◆ **Available records**:
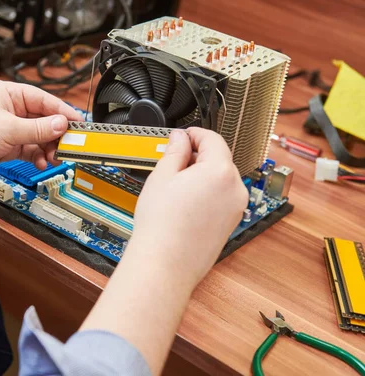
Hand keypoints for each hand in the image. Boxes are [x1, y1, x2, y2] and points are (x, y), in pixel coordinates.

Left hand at [0, 80, 82, 181]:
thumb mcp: (9, 129)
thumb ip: (39, 129)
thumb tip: (62, 124)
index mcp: (9, 94)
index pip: (44, 101)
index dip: (63, 112)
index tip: (78, 124)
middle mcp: (10, 109)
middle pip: (43, 120)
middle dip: (56, 134)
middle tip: (70, 145)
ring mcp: (8, 129)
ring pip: (38, 137)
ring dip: (48, 148)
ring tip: (54, 157)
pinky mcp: (5, 146)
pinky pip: (29, 150)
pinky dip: (37, 156)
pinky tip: (42, 162)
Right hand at [132, 127, 247, 285]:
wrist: (165, 263)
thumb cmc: (162, 226)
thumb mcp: (162, 177)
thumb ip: (175, 151)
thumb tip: (181, 138)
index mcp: (221, 171)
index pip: (212, 139)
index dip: (194, 134)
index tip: (181, 136)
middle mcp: (235, 189)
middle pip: (219, 159)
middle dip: (197, 156)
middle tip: (172, 163)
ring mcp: (236, 207)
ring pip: (220, 179)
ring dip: (202, 175)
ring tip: (175, 188)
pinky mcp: (231, 222)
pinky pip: (221, 197)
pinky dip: (207, 193)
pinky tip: (184, 204)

◆ **Task objective**:
Output the listing exactly, pictures excluded.

◆ **Answer**:
Hand keypoints for each hand in the image. Boxes are [x1, y1, x2, y2] and points are (x, y), in pixel coordinates.

Left hand at [0, 80, 82, 181]:
thumb mcp: (9, 129)
thumb ip: (39, 129)
thumb tip: (62, 124)
index mcp: (9, 94)
index pip: (44, 101)
index dip: (63, 112)
index tip: (78, 124)
middle mcp: (10, 109)
middle pip: (43, 120)
middle dip: (56, 134)
middle tip: (70, 145)
ring mcp: (8, 129)
ring pip: (38, 137)
ring dip: (48, 148)
ring tip: (54, 157)
pinky mcp: (5, 146)
pinky pip: (29, 150)
pinky dip: (37, 156)
pinky tip: (42, 162)
Right hand at [132, 127, 247, 285]:
wrist: (165, 263)
thumb cmc: (162, 226)
thumb mcp: (162, 177)
thumb ip: (175, 151)
thumb tip: (181, 138)
index mcp: (221, 171)
index pip: (212, 139)
index dip: (194, 134)
index tip: (181, 136)
middle mcp: (235, 189)
middle pip: (219, 159)
middle dip: (197, 156)
middle tip: (172, 163)
ring mcp: (236, 207)
ring pip: (220, 179)
ring dip: (202, 175)
ring tip: (175, 188)
pinky mcp: (231, 222)
pinky pip: (221, 197)
pinky dip: (207, 193)
pinky tip: (184, 204)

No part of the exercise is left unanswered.